Information given: Begin
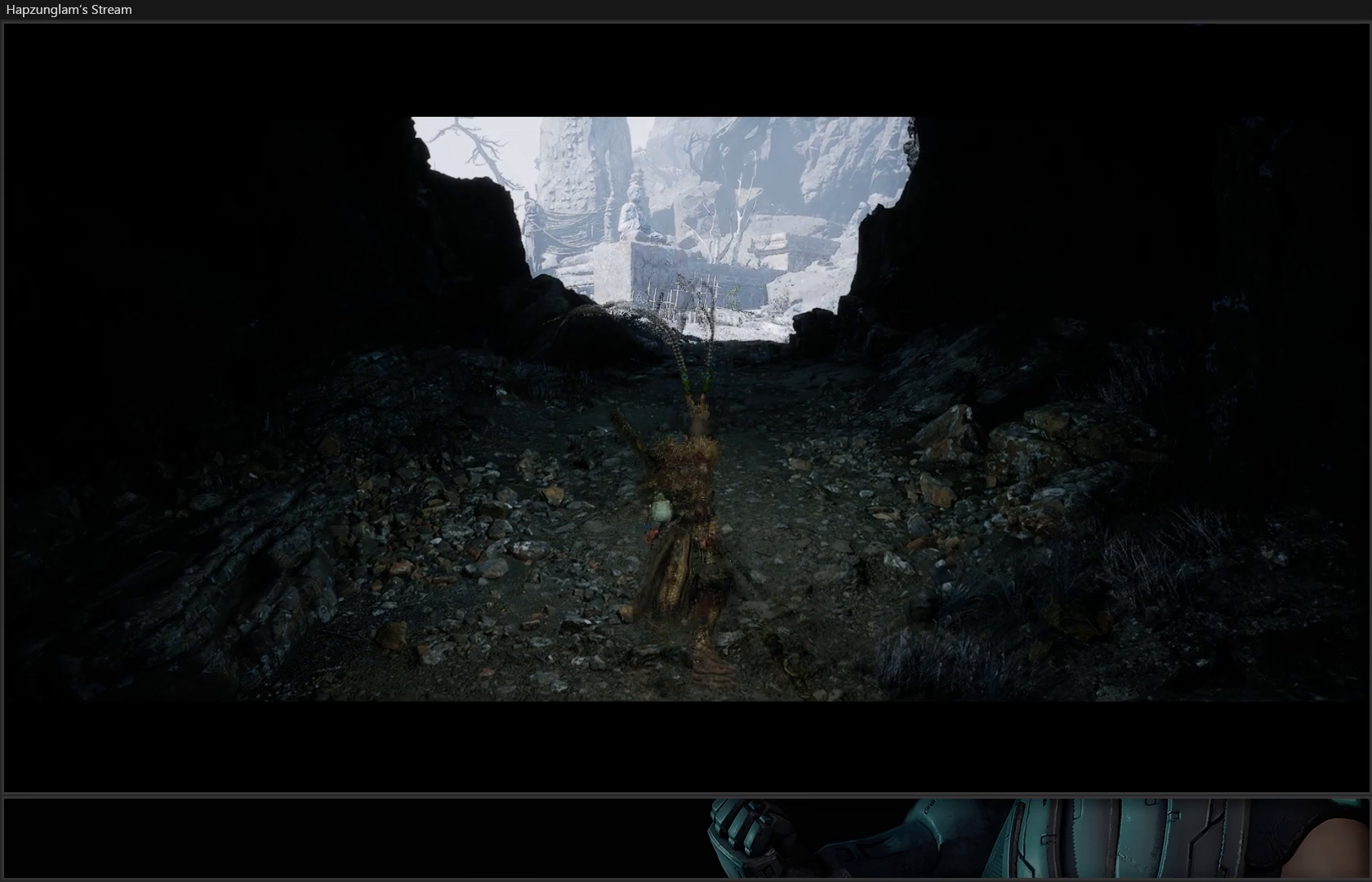
{"buttons": [], "left_stick": "up", "right_stick": "center", "events": [[217, "L3", "down"], [334, "L3", "up"]]}
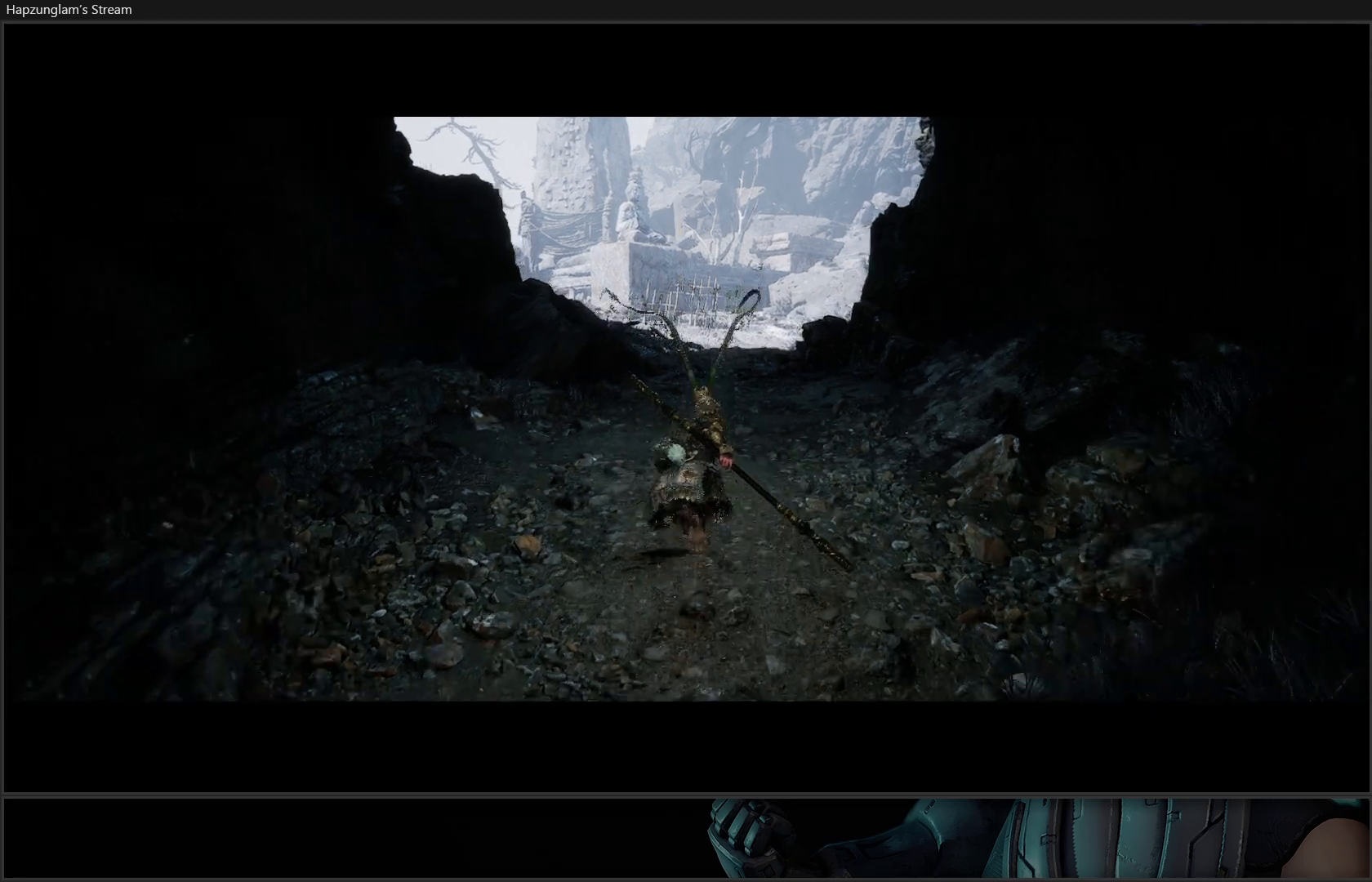
{"buttons": [], "left_stick": "up", "right_stick": "center", "events": []}
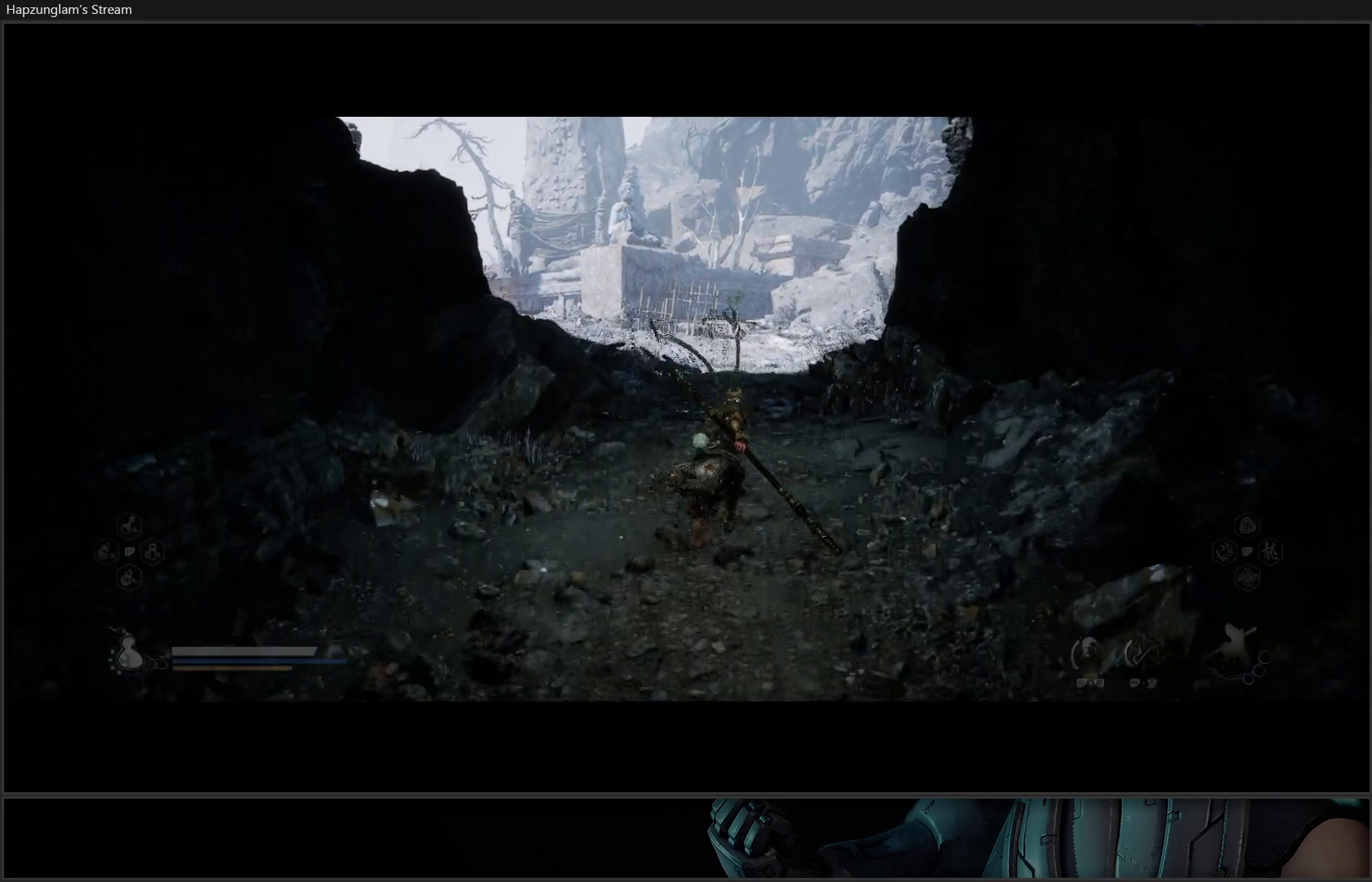
{"buttons": [], "left_stick": "center", "right_stick": "center", "events": [[467, "left_stick", "center"]]}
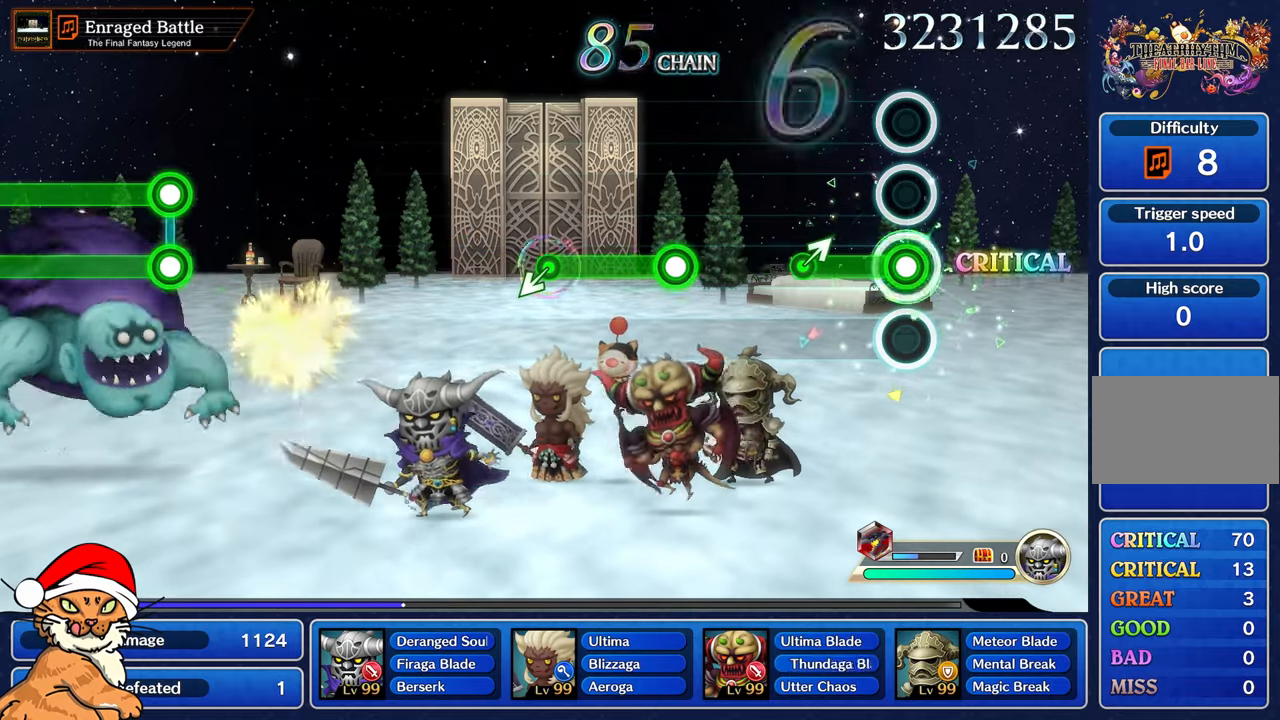
Gameplay with a controller (PlayStation layout); each line is a JSON object with the inputs held at the frame after it. "events" lists button and stick changes between this image and that frame as [ms after this image, input, new state], when the widget could be followed in between. Not read: L3 R3.
{"buttons": [], "left_stick": "center", "right_stick": "center", "events": [[333, "left_stick", "right"], [433, "R1", "up"], [500, "left_stick", "center"]]}
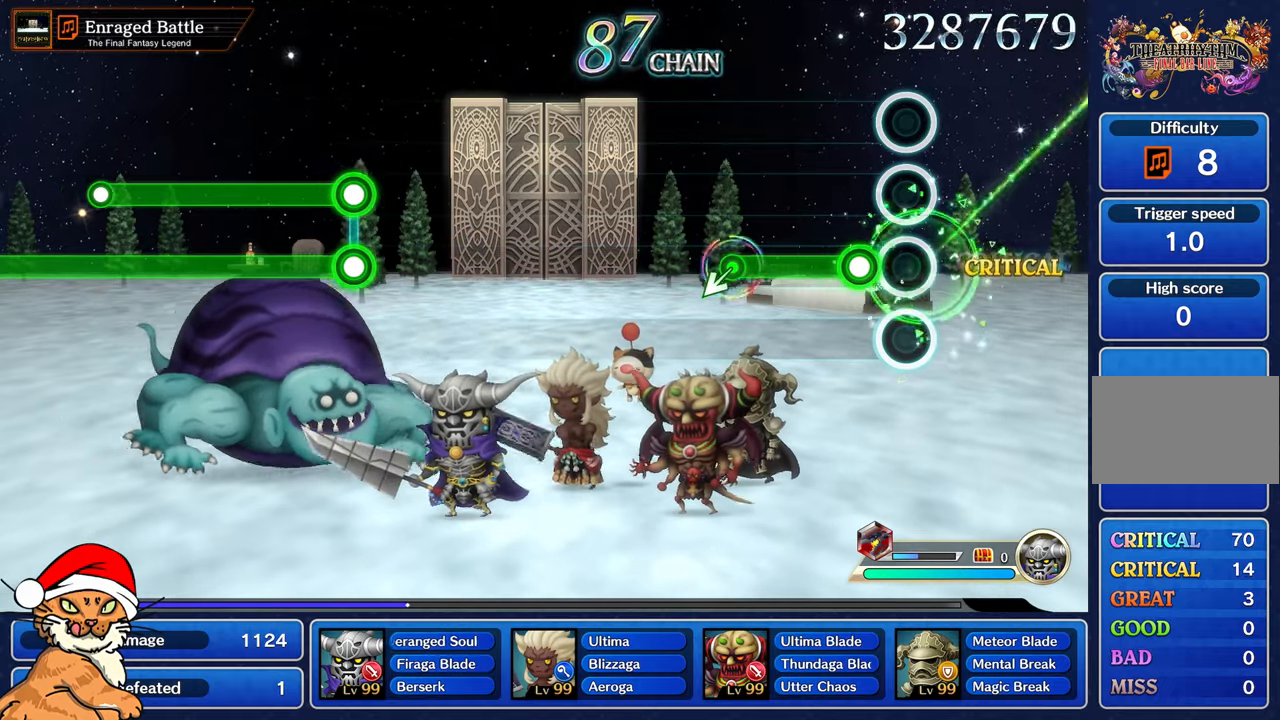
{"buttons": ["R1"], "left_stick": "center", "right_stick": "center", "events": [[167, "R1", "down"]]}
Information given: End
● Task prompt
From the records above, copy every line that holds the word "down".

● Exercise output
{"buttons": [], "left_stick": "up", "right_stick": "center", "events": [[217, "L3", "down"], [334, "L3", "up"]]}
{"buttons": ["R1"], "left_stick": "center", "right_stick": "center", "events": [[167, "R1", "down"]]}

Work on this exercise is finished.